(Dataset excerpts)
########
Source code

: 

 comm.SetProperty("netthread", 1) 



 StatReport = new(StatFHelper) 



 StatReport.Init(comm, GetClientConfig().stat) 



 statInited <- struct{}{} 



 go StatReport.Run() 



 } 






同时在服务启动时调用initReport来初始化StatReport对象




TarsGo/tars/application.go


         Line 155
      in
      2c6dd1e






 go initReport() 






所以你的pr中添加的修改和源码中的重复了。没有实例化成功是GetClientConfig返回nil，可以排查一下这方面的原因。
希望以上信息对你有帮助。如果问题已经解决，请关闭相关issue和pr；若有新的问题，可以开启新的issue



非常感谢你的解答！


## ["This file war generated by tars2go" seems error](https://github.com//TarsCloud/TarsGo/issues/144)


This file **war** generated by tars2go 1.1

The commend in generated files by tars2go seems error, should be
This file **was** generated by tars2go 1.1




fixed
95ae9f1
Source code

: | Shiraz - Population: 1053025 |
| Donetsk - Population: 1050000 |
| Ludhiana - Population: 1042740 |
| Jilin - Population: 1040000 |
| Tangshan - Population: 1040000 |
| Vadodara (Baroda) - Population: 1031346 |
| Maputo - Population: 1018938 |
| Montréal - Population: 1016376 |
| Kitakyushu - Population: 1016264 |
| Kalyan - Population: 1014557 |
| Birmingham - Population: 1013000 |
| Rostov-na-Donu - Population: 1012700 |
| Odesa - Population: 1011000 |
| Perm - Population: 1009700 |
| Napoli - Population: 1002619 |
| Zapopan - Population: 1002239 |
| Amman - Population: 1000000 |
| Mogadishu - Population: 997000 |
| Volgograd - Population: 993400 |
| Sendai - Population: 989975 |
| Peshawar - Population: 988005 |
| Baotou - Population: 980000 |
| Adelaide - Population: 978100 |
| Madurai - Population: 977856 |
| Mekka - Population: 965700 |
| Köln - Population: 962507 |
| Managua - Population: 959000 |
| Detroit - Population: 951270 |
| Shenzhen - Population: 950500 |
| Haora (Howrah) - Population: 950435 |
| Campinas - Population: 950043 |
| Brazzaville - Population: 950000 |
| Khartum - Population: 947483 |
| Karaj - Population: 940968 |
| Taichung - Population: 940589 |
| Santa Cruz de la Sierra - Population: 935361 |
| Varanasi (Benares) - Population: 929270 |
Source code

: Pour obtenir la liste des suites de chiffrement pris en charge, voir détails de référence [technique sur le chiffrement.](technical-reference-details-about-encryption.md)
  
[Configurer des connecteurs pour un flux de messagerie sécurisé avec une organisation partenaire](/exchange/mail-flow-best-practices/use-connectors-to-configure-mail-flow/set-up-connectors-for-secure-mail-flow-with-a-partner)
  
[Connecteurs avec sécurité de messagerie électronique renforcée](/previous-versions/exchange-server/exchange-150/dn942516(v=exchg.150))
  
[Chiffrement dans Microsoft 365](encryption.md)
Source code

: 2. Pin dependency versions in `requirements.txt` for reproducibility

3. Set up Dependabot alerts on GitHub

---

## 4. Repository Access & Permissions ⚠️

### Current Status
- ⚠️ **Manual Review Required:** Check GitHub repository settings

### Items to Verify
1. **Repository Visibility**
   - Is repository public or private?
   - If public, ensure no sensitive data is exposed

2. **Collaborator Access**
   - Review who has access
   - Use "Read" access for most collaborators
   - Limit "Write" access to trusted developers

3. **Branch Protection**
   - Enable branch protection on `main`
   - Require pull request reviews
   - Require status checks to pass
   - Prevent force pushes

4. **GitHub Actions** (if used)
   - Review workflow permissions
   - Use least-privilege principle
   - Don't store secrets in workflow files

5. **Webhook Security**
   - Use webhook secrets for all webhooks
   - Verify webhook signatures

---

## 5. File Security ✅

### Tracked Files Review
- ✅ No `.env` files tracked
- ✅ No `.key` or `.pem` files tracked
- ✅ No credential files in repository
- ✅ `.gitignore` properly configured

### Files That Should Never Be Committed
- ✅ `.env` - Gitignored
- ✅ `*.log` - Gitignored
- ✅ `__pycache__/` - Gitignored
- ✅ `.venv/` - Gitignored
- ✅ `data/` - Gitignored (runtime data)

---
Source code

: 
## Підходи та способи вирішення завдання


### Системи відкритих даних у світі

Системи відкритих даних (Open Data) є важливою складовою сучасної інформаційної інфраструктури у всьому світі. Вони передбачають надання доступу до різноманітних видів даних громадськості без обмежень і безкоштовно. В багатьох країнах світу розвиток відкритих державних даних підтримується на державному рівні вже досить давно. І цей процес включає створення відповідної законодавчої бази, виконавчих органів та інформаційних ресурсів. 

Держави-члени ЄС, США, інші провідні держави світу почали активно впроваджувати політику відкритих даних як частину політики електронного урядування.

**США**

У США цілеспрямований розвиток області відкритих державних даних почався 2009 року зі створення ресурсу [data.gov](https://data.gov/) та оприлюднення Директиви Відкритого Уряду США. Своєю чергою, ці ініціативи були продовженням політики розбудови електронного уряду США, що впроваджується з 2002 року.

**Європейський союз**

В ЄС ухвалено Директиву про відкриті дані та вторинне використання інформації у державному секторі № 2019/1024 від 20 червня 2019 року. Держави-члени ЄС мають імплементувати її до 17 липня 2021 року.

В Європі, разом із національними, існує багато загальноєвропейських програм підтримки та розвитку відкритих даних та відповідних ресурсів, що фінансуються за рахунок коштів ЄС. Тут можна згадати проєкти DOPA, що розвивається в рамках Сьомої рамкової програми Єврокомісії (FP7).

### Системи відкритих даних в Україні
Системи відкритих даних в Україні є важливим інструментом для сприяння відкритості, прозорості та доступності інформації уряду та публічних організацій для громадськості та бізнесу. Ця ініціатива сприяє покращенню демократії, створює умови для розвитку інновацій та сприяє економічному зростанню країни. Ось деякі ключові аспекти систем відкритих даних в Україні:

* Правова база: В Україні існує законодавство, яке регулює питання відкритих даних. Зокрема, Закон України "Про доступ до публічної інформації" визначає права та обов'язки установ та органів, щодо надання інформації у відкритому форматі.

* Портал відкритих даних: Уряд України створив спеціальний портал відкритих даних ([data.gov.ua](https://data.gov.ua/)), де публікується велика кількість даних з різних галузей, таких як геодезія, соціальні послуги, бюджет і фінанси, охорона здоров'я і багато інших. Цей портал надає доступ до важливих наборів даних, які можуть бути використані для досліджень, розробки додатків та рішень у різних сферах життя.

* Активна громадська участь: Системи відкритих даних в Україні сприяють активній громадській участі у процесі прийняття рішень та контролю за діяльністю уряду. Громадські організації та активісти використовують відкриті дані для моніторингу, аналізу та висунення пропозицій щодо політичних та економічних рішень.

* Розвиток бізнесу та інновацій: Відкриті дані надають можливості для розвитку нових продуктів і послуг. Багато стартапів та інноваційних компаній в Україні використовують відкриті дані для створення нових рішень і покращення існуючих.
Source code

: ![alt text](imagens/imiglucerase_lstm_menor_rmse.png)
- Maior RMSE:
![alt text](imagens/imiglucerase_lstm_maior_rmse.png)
########
Instructions to follow:
Please reproduce the material above verbatim, from its very beginning down to and including the line containing "go initReport()", and nothing beyond that line.

Expected output:
Source code

: 

 comm.SetProperty("netthread", 1) 



 StatReport = new(StatFHelper) 



 StatReport.Init(comm, GetClientConfig().stat) 



 statInited <- struct{}{} 



 go StatReport.Run() 



 } 






同时在服务启动时调用initReport来初始化StatReport对象




TarsGo/tars/application.go


         Line 155
      in
      2c6dd1e






 go initReport() 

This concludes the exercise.